## VOTRE CONSIGNE
Réécrivez le passage de l'extrait choisi commençant par « Le moins que » et finissant par « de clients publics. », en remplaçant « investissement de taille » par « investissement considérable ».

## EXTRAIT CHOISI
Deux sites de production

Le constructeur mise en particulier sur l’Oleo100 développé par le groupe aubois Saipol, produit à partir de colza marnais et ardennais et qui permet aux véhicules qui l’utilisent de réduire considérablement leur empreinte carbone. Malgré une légère surconsommation enregistrée, les émissions de gaz à effet de serre sont réduites de 60% et celles de particules fines de 80% avec ce biocarburant. « L’urgence climatique, c’est aujourd’hui », souligne Claire Duhamel, directeur de l’activité Oleo100 pour Saipol. « Nous entrons dans l’ère post-gazole et Oleo 100 nous permet d’agir immédiatement, ce qui n’empêche pas en parallèle le développement des technologies qui seront matures dans 10 ou 15 ans ».

Le groupe aubois propose d’ailleurs de reverser des bonus pouvant aller jusqu’à 5 ou 10% de la récolte aux agriculteurs cultivant du colza. Saipol dispose de deux sites de productions opérationnels en France et pourrait en ouvrir deux autres si besoin. « Nous avons assez de production pour alimenter le marché, qui devrait concerner environ 50 000 camions en France en 2025 ». En attendant, MAN séduit les transporteurs comme Pascal Urano et Gilles Simon (voir ci-dessous) qui peuvent avoir accès, grâce à l’utilisation de ces véhicules B100 exclusif (ne fonctionnant qu’au biocarburant) au dispositif de sur-amortissement jusqu’en 2030 avec une déduction fiscale de 40 %. Un argument de plus pour les indécis.

Deux transporteurs régionaux engagés

Gilles Simon, Pdg des transports Simon, Jean-Yves Kerbrat, DG MAN Truck & Bus France, Claire Duhamel, Directrice de l’activité Oleo100 groupe Saipol et Pascal Urano, directeur de Truck Location, réunis autour de la même conviction que le biocarburant est la solution de transition pour le transport routier. Benjamin Busson

Le moins que l’on puisse dire c’est que Pascal Urano et Gilles Simon vont vite. Très vite même, si l’on en juge par la nature de leur engagement en faveur des véhicules roulant au biocarburant. « Si on ne change rien on est morts. Il y a ceux qui vont évoluer et les autres ». Adepte du franc-parler, Pascal Urano, dirigeant de l’entreprise Truck Location, s’est engagé à acquérir pas moins de 120 camions équipés du système « Biocarburant exclusif » en 2022, lui qui était habitué à acheter entre 60 et 70 camions par an. Un investissement de taille pour l’entrepreneur ardennais qui intervient dans le transport de matériaux et le BTP, essentiellement pour le compte de clients publics.

## MATÉRIEL FOURNI
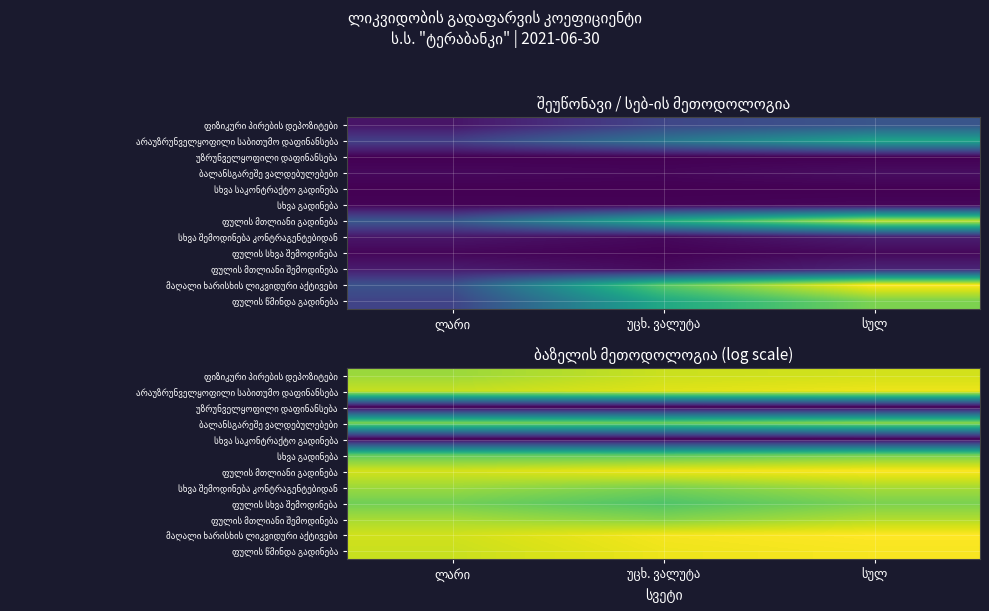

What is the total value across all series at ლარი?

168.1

* * *

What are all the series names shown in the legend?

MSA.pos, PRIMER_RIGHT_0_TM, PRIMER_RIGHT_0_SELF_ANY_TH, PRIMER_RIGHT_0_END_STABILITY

...

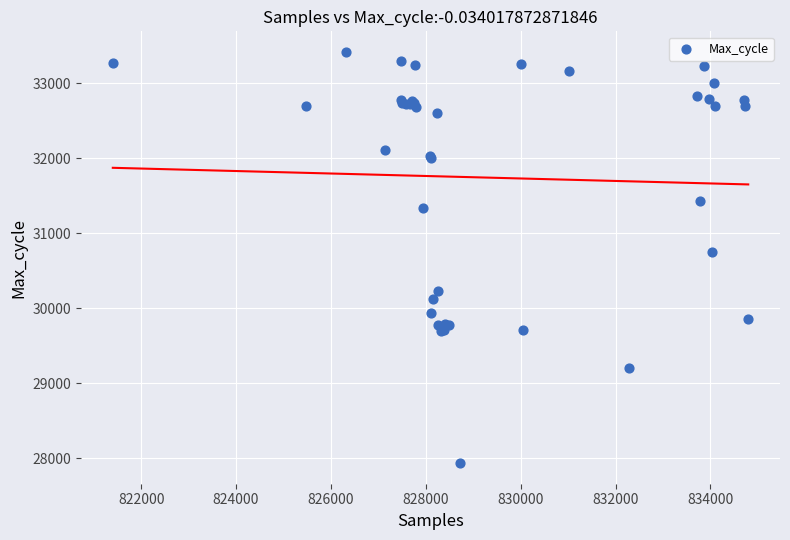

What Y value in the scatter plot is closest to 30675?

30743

## CORRIGÉ
Le moins que l’on puisse dire c’est que Pascal Urano et Gilles Simon vont vite. Très vite même, si l’on en juge par la nature de leur engagement en faveur des véhicules roulant au biocarburant. « Si on ne change rien on est morts. Il y a ceux qui vont évoluer et les autres ». Adepte du franc-parler, Pascal Urano, dirigeant de l’entreprise Truck Location, s’est engagé à acquérir pas moins de 120 camions équipés du système « Biocarburant exclusif » en 2022, lui qui était habitué à acheter entre 60 et 70 camions par an. Un investissement considérable pour l’entrepreneur ardennais qui intervient dans le transport de matériaux et le BTP, essentiellement pour le compte de clients publics.